Last Updated: Friday, 19 May 2023, 07:24 GMT

Newspaper editor acquitted and released after five months in prison

Publisher Reporters Without Borders
Publication Date 8 September 2010
Cite as Reporters Without Borders, Newspaper editor acquitted and released after five months in prison, 8 September 2010, available at: https://www.refworld.org/docid/4c8df2951a.html [accessed 20 May 2023]
DisclaimerThis is not a UNHCR publication. UNHCR is not responsible for, nor does it necessarily endorse, its content. Any views expressed are solely those of the author or publisher and do not necessarily reflect those of UNHCR, the United Nations or its Member States.

Reporters Without Borders is relieved to learn that Jullson Eninga, the editor of the daily Le Journal, was released yesterday, one day after the Kinshasa/Kalamu high court acquitted him of treason on the grounds that neither the facts of the case nor the legality of the charge had been established.

"We are delighted that Eninga is finally free, especially as there was no basis for the charge on which he was placed in pre-trial detention," Reporters Without Borders said. "He did not write the offending communiqué and a treason charge would be possible only if the country were at war, and this has not been the case for years. It is deplorable that he spent five months in jail. We urge the authorities to stop imprisoning journalists."

Reporters Without Borders and its local partner organisation, Journalist in Danger (JED), raised the Eninga case in an open letter to President Joseph Kabila on 30 August. Read the letter. Journalist in Danger representatives were able to discuss the case with justice minister Luzolo Bambi Lessa when they were received by him a few days later.
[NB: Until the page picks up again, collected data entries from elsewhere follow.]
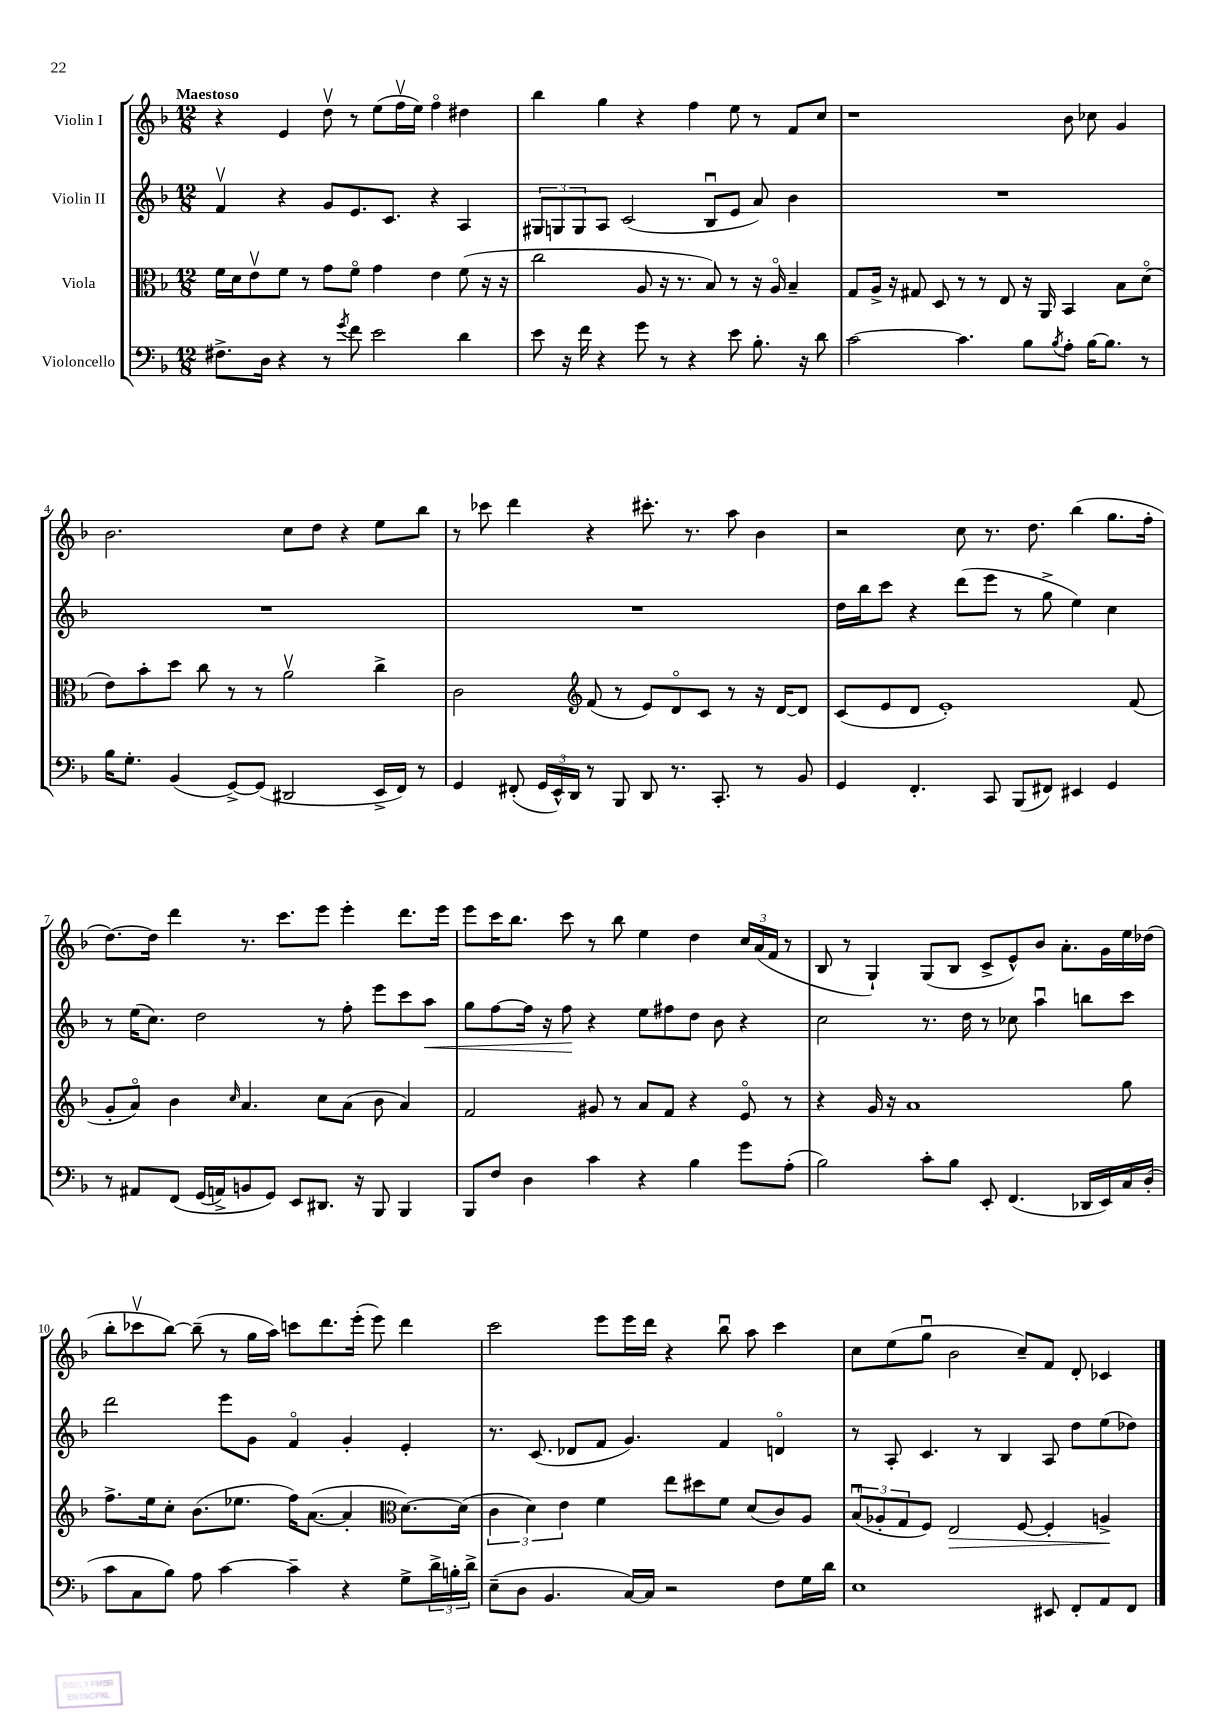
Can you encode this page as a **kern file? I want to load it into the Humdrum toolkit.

**kern	**kern	**dynam	**kern	**dynam	**kern
*part4	*part3	*part3	*part2	*part2	*part1
*staff4	*staff3	*staff3	*staff2	*staff2	*staff1
*I"Violoncello	*I"Viola	*	*I"Violin II	*	*I"Violin I
*clefF4	*clefC3	*	*clefG2	*	*clefG2
*k[b-]	*k[b-]	*	*k[b-]	*	*k[b-]
*M12/8	*M12/8	*	*M12/8	*	*M12/8
=1	=1	=1	=1	=1	=1
!	!	!	!	!	!LO:TX:a:B:t=Maestoso
8.F#X^\L	16f\LL	.	4fv/	.	4r
.	16d\J	.	.	.	.
.	8ev\	.	.	.	.
16D\Jk	.	.	.	.	.
4r	8f\J	.	4r	.	4e/
.	8r	.	.	.	.
8r	8g\L	.	8g/L	.	8ddv\
8qg/	.	.	.	.	.
8f\	8f\J	.	8.e/	.	8r
2e\	4g\	.	.	.	(8ee\L
.	.	.	8.c/J	.	.
.	.	.	.	.	16ffv\L
.	.	.	.	.	16ee\JJ)
.	4e\	.	4r	.	4ff\
4d\	(8f\	.	4A/	.	4dd#X\
.	16r	.	.	.	.
.	16r	.	.	.	.
=2	=2	=2	=2	=2	=2
8e\	2cc\	.	12G#X/L	.	4bb-\
.	.	.	12Gn/	.	.
16r	.	.	.	.	.
.	.	.	12G/	.	.
16f\	.	.	.	.	.
4r	.	.	8A/J	.	4gg\
.	.	.	(2c/	.	.
8g\	8A/	.	.	.	4r
8r	16r	.	.	.	.
.	8.r	.	.	.	.
4r	.	.	.	.	4ff\
.	8B-/)	.	8B-u/L	.	.
8e\	8r	.	8e/J	.	8ee\
8.B-'\	16r	.	8a/)	.	8r
.	16A/	.	.	.	.
.	4B-~/	.	4b-\	.	8f/L
16r	.	.	.	.	.
8d\	.	.	.	.	8cc/J
=3	=3	=3	=3	=3	=3
[2c\	8G/L	.	1.r	.	1r
.	16A^/Jk	.	.	.	.
.	16r	.	.	.	.
.	8G#X/	.	.	.	.
.	8D/	.	.	.	.
4.c\]	8r	.	.	.	.
.	8r	.	.	.	.
.	8E/	.	.	.	.
8B-\L	16r	.	.	.	.
.	16AA/	.	.	.	.
8qB-/	.	.	.	.	.
8A'\J	4BB-/	.	.	.	8b-\
[16B-\KL	.	.	.	.	8cc-X\
8.B-\J]	.	.	.	.	.
.	8B-\L	.	.	.	4g/
8r	(8d\J	.	.	.	.
!!LO:LB:g=z
=4	=4	=4	=4	=4	=4
16B-\KL	8e\L)	.	1.r	.	2.b-\
8.G'\J	.	.	.	.	.
.	8b-'\	.	.	.	.
(4BB-/	8dd\J	.	.	.	.
.	8cc\	.	.	.	.
[8GG^/L)	8r	.	.	.	.
(8GG/J]	8r	.	.	.	.
2DD#X/	2av\	.	.	.	8cc\L
.	.	.	.	.	8dd\J
.	.	.	.	.	4r
16EE^/LL	4cc^\	.	.	.	8ee\L
16FF/JJ)	.	.	.	.	.
8r	.	.	.	.	8bb-\J
=5	=5	=5	=5	=5	=5
4GG/	2c\	.	1.r	.	8r
.	.	.	.	.	8ccc-X\
(8FF#X'/	.	.	.	.	4ddd\
24GG/LL	.	.	.	.	.
24EE^^/)	.	.	.	.	.
24DD/JJ	.	.	.	.	.
*	*clefG2	*	*	*	*
8r	(8f/	.	.	.	4r
8BBB-/	8r	.	.	.	.
8DD/	8e/L)	.	.	.	8.ccc#X'\
8.r	8d/	.	.	.	.
.	.	.	.	.	8.r
.	8c/J	.	.	.	.
8.CC'/	.	.	.	.	.
.	8r	.	.	.	8aa\
8r	16r	.	.	.	4b-\
.	[16d/KL	.	.	.	.
8BB-/	8d/J]	.	.	.	.
=6	=6	=6	=6	=6	=6
4GG/	(8c/L	.	16dd\LL	.	2r
.	.	.	16bb-\J	.	.
.	8e/	.	8ccc\J	.	.
4.FF'/	8d/J	.	4r	.	.
.	1e')	.	.	.	.
.	.	.	(8ddd\L	.	8cc\
8CC/	.	.	8eee\J	.	8.r
(8BBB-/L	.	.	8r	.	.
.	.	.	.	.	8.dd\
8FF#X/J)	.	.	8gg^\	.	.
4EE#X/	.	.	4ee\)	.	(4bb-\
4GG/	.	.	4cc\	.	8.gg\L
.	(8f/	.	.	.	.
.	.	.	.	.	16ff'\Jk
!!LO:LB:g=z
=7	=7	=7	=7	=7	=7
8r	8g'/L	.	8r	.	[8.dd\L)
8AA#X/L	8a/J)	.	(16ee\KL	.	.
.	.	.	8.cc\J)	.	16dd\Jk]
(8FF/J	4b-\	.	.	.	4ddd\
(16GG/LL	.	.	2dd\	.	.
16AAn^/J)	.	.	.	.	.
.	16qqcc/	.	.	.	.
8BBn/	4.a/	.	.	.	8.r
8GG/J)	.	.	.	.	.
.	.	.	.	.	8.ccc\L
8EE/L	.	.	.	.	.
8.DD#X/J	8cc\L	.	8r	.	8eee\J
.	(8a\J	.	8ff'\	.	4eee'\
16r	.	.	.	.	.
8BBB-/	8b-\	.	8eee\L	.	.
4BBB-/	4a/)	.	8ccc\	.	8.ddd\L
!	!	!	!	!LO:HP:b	!
.	.	.	8aa\J	<	.
.	.	.	.	.	16eee\Jk
=8	=8	=8	=8	=8	=8
8BBB-/L	2f/	.	8gg\L	.	8eee\L
8F/J	.	.	[8ff\	.	16ccc\K
.	.	.	.	.	8.bb-\J
4D\	.	.	16ff\Jk]	.	.
.	.	.	16r	.	.
.	.	.	8ff\	.	8ccc\
4c\	8g#X/	.	4r	[	8r
.	8r	.	.	.	8bb-\
4r	8a/L	.	8ee\L	.	4ee\
.	8f/J	.	8ff#X\	.	.
4B-\	4r	.	8dd\J	.	4dd\
.	.	.	8b-\	.	.
8g\L	8e/	.	4r	.	24cc/LL
.	.	.	.	.	(24a/
.	.	.	.	.	24f/JJ
(8A'\J	8r	.	.	.	8r
=9	=9	=9	=9	=9	=9
2B-\)	4r	.	2cc\	.	8B-/
.	.	.	.	.	8r
.	16g/	.	.	.	4G`/)
.	16r	.	.	.	.
.	1a	.	.	.	.
8c'\L	.	.	8.r	.	(8G/L
8B-\J	.	.	.	.	8B-/J
.	.	.	16dd\	.	.
8EE'/	.	.	8r	.	8c^/L
(4.FF/	.	.	8cc-X\	.	8e^^/)
.	.	.	4aau\	.	8b-/J
.	.	.	.	.	8.a'\L
16DD-X/LL	.	.	8bbn\L	.	.
16EE/)	.	.	.	.	16g\L
16C/	8gg\	.	8ccc\J	.	16ee\
(16D'/JJ	.	.	.	.	(16dd-X\JJ
!!LO:LB:g=z
=10	=10	=10	=10	=10	=10
8c\L	8.ff^\L	.	2ddd\	.	8bb-'\L
8C\	.	.	.	.	8ccc-Xv\
.	16ee\k	.	.	.	.
8B-\J)	8cc'\J	.	.	.	[8bb-\J)
8A\	(8.b-\L	.	.	.	(8bb-~\]
[4c\	.	.	8eee\L	.	8r
.	8.ee-X\J	.	.	.	.
.	.	.	8g\J	.	16gg\LL
.	.	.	.	.	16aa\JJ)
4c~\]	16ff\KL)	.	4f/	.	8cccn\L
.	([8.a\J	.	.	.	.
.	.	.	.	.	8.ddd\
4r	4a'/]	.	4g'/	.	.
.	.	.	.	.	(16eee'\Jk
.	.	.	.	.	8eee\)
*	*clefC3	*	*	*	*
8G^\L	[8.d\L)	.	4e'/	.	4ddd\
24d^\L	.	.	.	.	.
24Bn'\	.	.	.	.	.
.	(16d\Jk]	.	.	.	.
24d^\JJ	.	.	.	.	.
=11	=11	=11	=11	=11	=11
(8E~\L	6c\	.	8.r	.	2ccc\
8D\J	.	.	.	.	.
.	6d\)	.	.	.	.
.	.	.	(8.c/	.	.
4.BB-/	.	.	.	.	.
.	6e\	.	.	.	.
.	.	.	8d-X/L	.	.
.	4f\	.	8f/J	.	8eee\L
[16C/LL)	.	.	4.g/)	.	16eee\L
16C/JJ]	.	.	.	.	16ddd\JJ
2r	8ee\L	.	.	.	4r
.	8dd#X\	.	.	.	.
.	8f\J	.	4f/	.	8bb-u\
.	(8d/L	.	.	.	8aa\
8F\L	8c/)	.	4dn/	.	4ccc\
16G\L	8A/J	.	.	.	.
16d\JJ	.	.	.	.	.
=12	=12	=12	=12	=12	=12
1E	(12B-u/L	.	8r	.	8cc\L
.	12A-X'/	.	.	.	.
.	.	.	8A'/	.	(8ee\
.	12G/	.	.	.	.
.	8F/J)	.	4.c/	.	8ggu\J
!	!	!LO:HP:b	!	!	!
.	2E/	>	.	.	2b-\
.	.	.	8r	.	.
.	.	.	4B-/	.	.
.	[8F/	.	.	.	8cc~/L)
8EE#X/	4F'/]	.	8A/	.	8f/J
8FF'/L	.	.	8dd\L	.	8d'/
8AA/	4An^/	.	(8ee\	.	4c-X/
8FF/J	.	.	8dd-X\J)	.	.
.	.	]	.	.	.
==	==	==	==	==	==
*-	*-	*-	*-	*-	*-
Eninga was incarcerated in the Kinshasa Penitentiary and Re-education Centre (CPRK) on 13 April at the behest of the Kinshasa prosecutor's office because of a communiqué by the Democratic Forces for the Liberation of Rwanda (FDLR), a Hutu rebel group operating in the eastern DRC, which was published in the newspaper on 11 September 2009. It had been taken from the Africatime.com website.

He was initially accused of "propaganda in support rebellion" before finally being charged with treason. If convicted, he could have been sentenced to death or to 20 years in prison.